Just because these theories cannot all be true, won't keep Trumpists from believing and repeating them, all at once.  The consistency is not in the specific claims, but in the premise:  Whatever is going on here, somewhere, someone with a lot of money, power, and malicious intent is doing this to harm Trump.  And whatever harms Trump, harms me, that is to say, it harms America.
A glance at the daily digest of news items from realclearpolitics.com, where headlines from a broad field of far-right media outlets get play, shows the promiscuous pluralism of propaganda on the far right:
There's the Falun Gong-associated "Epoch Times", whose German-language edition has been busy promoting the neo-Nazi AfD Party, hammering home the Republican talking point about the Chinese Communist Party.  This effort has been augmented by a professionally produced, well-financed video ad campaign on YouTube.
There's the smear of Democratic governors (Cuomo killed all the old people in nursing homes) and the praise of Trump (he has been calmly in charge, keeping us safe in spite of the haters), as if the playbook of the Hungarian fascist leader, Victor Orban, had been literally translated into English.  If ever an opposition politician is elected mayor anywhere in Hungary, count on a deluge of articles in government media revealing his love of pedophelia, immigration, bestiality, and atheism.  If not for Orban to keep us safe from these vile demonic creatures, where would Hungary be!
There's the gratuitous skepticism amplified to discredit science, and the ad hominem attacks on those who apply science in public policy.  Fauci is an agent of Bill Gates and the Chinese, the charts were all wrong (and Trump had it right, all along), the whistleblowers were silenced by an overbearing expertocracy.  This attack on science connects seamlessly to the established tropes of anti-vaccination paranoia and climate-change denial.
All these angles on the theme of conspiracy reflect the agenda and bias of their financers and backers.  There's the foreign fascists with an axe to grind with the Communist Party of China, there's the rich right-wing Republican donors who just want to hold on to power in November, and there's the specific sub-set of these donors who make their money with fossil fuel and related industries, like real-estate and the urban-sprawl business in general.  There's the opportunistic YouTubers and local politicians (hi, Gary Bredefeld!) who are auditioning for a more well-paid gig.  Maybe a slot on Fox, or at least a radio program of your own?

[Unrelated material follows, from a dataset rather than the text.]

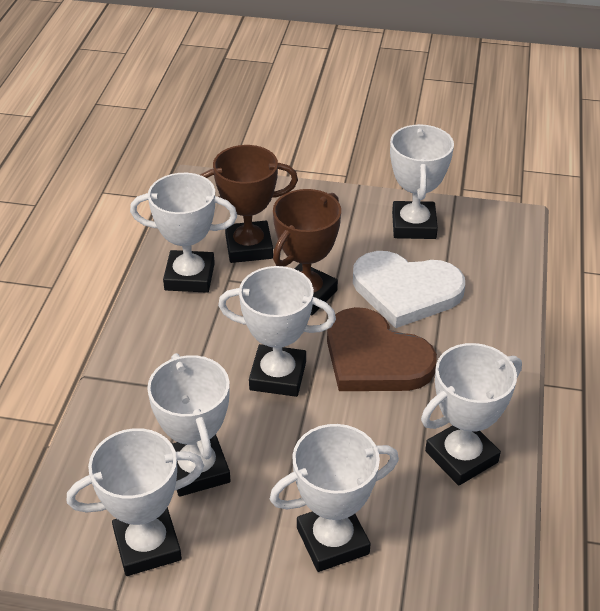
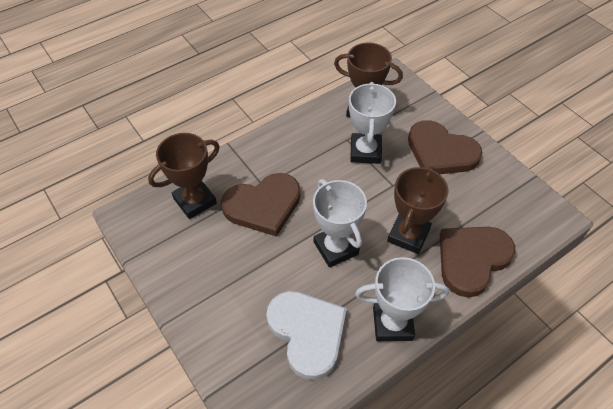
brown heart: [327,307,437,391] = 1 -> [221,173,301,237] [408,120,483,174] [440,227,515,297] = 3
brown trophy: [201,145,298,263] [273,189,341,315] = 2 -> [148,133,220,219] [334,43,403,118] [387,166,448,254] = 3
white trophy: [67,428,204,576] [130,173,237,293] [147,353,231,497] [218,266,336,397] [270,424,399,572] [390,124,454,239] [421,343,522,486] = 7 -> [313,179,367,268] [349,82,396,164] [355,257,449,341] = 3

For the common follower, the appeal is a mix of generic fascist tropes.  There's the heroic posturing and sense of victimization by unseen, malicious powers.  There's the strength-through-joy display of health and vigor, paired with disdain for the weak, expressed in slogans like "I refuse to let your fear take my freedom."  There's xeno- as well as Sinophobia.  And yet, this global fascist movement is a beautiful caleidoscope of diversity. Chinese, Hungarian, Hindu, German, Arab and American can all agree that the Jews are to blame.  Or some other international cabal, if you're not ready to go there, quite yet.  But ultimately, it will be the Jew again, that is for sure.
So whatever this movement represents, fringe it ain't.  It floats comfortably down the broad mainstream of global fascism, in pleasure crafts decked out with all the amenities the funding from Uihlein, Mercer, Koch, deVos and all the others will purchase, and propelled along by the same stream of capital in search of valorization.
From the helm of the party boat to piloting the ship of state as part of the Trump administration, far-right groups and individuals move freely back and forth.  Either way, they're in the Republican Party's organizational orbit, and the designation "fringe" becomes less and less plausible.
It is incumbent on those who wish to keep Americans safe from global contagion to take seriously the danger.  Not merely the danger from the virus, but also the danger from the longer-running contagion of global fascism, with its many local and sub-cultural mutations.  Fresno surely is a hot-spot of the latter.